La représentation auprès du Gouverneur, elle émane d’un décret du 3 juin 1835. Celui-ci en effet, divise la colonie en treize quartiers, administrés par des Commissaires-commandants ou des Lieutenants-commissaires nommés par le Gouverneur. Seule la ville de Cayenne a un Conseil municipal composé de 12 membres choisis par le chef de la colonie. Il en est de même pour la nomination du Maire et des adjoints dudit Conseil. Leurs attributions sont purement consultatives. Leur nomination est provisoire et réglée par les prescriptions de l’article 12 du décret du 30 juin 1835. Cette pratique ne prend fin qu’en 1879, avec la création des communes de plein exercice et de leur installation en 1880.

Donc, l’organisation administrative et politique de la Guyane, date de 1830 ( règne de Charles X).
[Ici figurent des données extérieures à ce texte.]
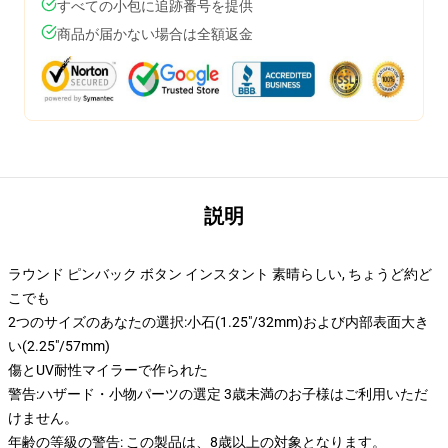
すべての小包に追跡番号を提供
商品が届かない場合は全額返金
説明
ラウンド ピンバック ボタン インスタント 素晴らしい, ちょうど約ど
こでも
2つのサイズのあなたの選択:小石(1.25"/32mm)および内部表面大き
い(2.25"/57mm)
傷とUV耐性マイラーで作られた
警告:ハザード・小物パーツの選定 3歳未満のお子様はご利用いただ
けません。
年齢の等級の警告: この製品は、8歳以上の対象となります。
Le législateur de l’époque a fait prévaloir l’esprit Jacobin pour le cadre colonial. Pour la Guyane en particulier, la tutelle du ministère des colonies est donc extrême : il n’y avait de réels pouvoirs qu’entre les mains du ministre des colonies, par le biais du Gouverneur.

Après le contesté de l’Awa et les arbitraires du législateur colonial, des élus guyanais tentent pour la première fois d’influer leur destinée.
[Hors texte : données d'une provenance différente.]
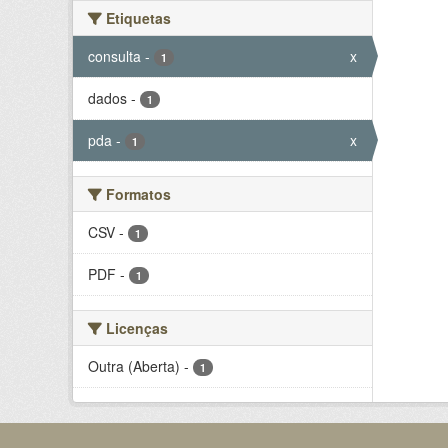
Etiquetas
consulta
-
x
1
dados
-
1
pda
-
x
1
Formatos
CSV
-
1
PDF
-
1
Licenças
Outra (Aberta)
-
1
C’est ainsi que dans le journal politique Le Combat du jeudi 26 août 1897, on peut lire dans un article intitulé Réformes à rebours :

« C’est là enfin que sans tenir compte des mœurs, des traditions et des usages locaux, l’on voit appliquer une législation uniforme, calqué sur le même modèle et qui le plus souvent va à l’encontre des intérêts qu’elle a mission de protéger et du but qu’elle devrait se proposer d’atteindre »(- Notons que ce journal est fondé en août 1897 par Eleuthère Leblond.).
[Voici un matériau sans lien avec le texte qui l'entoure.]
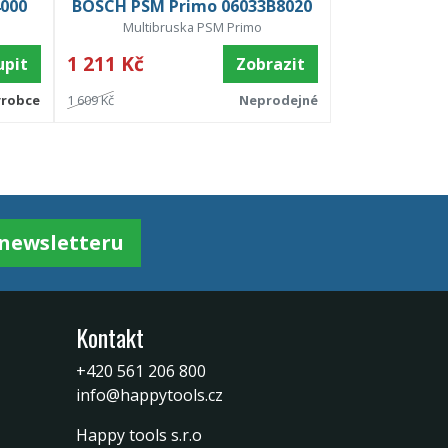
000
BOSCH PSM Primo 06033B8020
Multibruska PSM Primo
1 211 Kč
upit
Zobrazit
ýrobce
1 609 Kč
Neprodejné
k newsletteru
Kontakt
+420 561 206 800
info@happytools.cz
Happy tools s.r.o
Au cours de la session du conseil ouverte le 25 novembre, close le 27 décembre 1897, les membres votent à l’unanimité le bénéfice pour la Guyane d’une indépendance financière. Une étape vers cette offensive se lit aussi dans Le Combat du 16 décembre 1897 :

« ......lorsqu’en France il est question des colonies dans les sphères officielles, dans la presse, dans le parlement, dans les chambres de commerce, toutes sont nommées, discutées, encouragées... excepté la Guyane... Des associations techniques se sont créées pour pousser à la colonisation partout... excepté à la Guyane. Leurs organes vantent tour à tour tous les avantages de chaque colonie... excepté de la Guyane. Mais par exemple son nom, celui de Cayenne, ne sont jamais omis quand on parle de bagne, et comme synonyme de ce mot...... ». Le rédacteur de ce journal souligne : « ......Du jour où, selon l’expression vulgaire, nous tiendrons la queue de la poêle, il est certain que nous délierons moins facilement les cordons de notre bourse, que nous ne ferons que les dépenses strictement nécessaires, indispensables même. Un calcul de trois simple lui démontrerait, jusqu’à l’évidence, que son commerce et son industrie retirent de la Guyane des avantages et des profits bien autrement notables que les dépenses et les ennuis que cette colonie lui suscite.......

Dans la session du Conseil général datée du 21 décembre 1899, le rapporteur de la commission financière, Léon Bassières déclare : « ....La Guyane est d’ailleurs arrivée à une période de son existence politique où la tutelle de la métropole ne lui est plus nécessaire : comme l’a déclaré hautement notre député (Ursleur) à la tribune de l’Assemblée Nationale, elle se sent majeure et apte à gérer elle-même ses propos affaires ».

La volonté de changement statutaire quoiqu’en disent certains éminents historiens ne date pas d’hier, encore moins d’aujourd’hui. Il n’a manqué que le courage, la persévérance et la volonté politique des hommes. « LES HOMMES FONT L’HISTOIRE, MAIS NE SAVENT PAS L’HISTOIRE QU’ILS FONT ».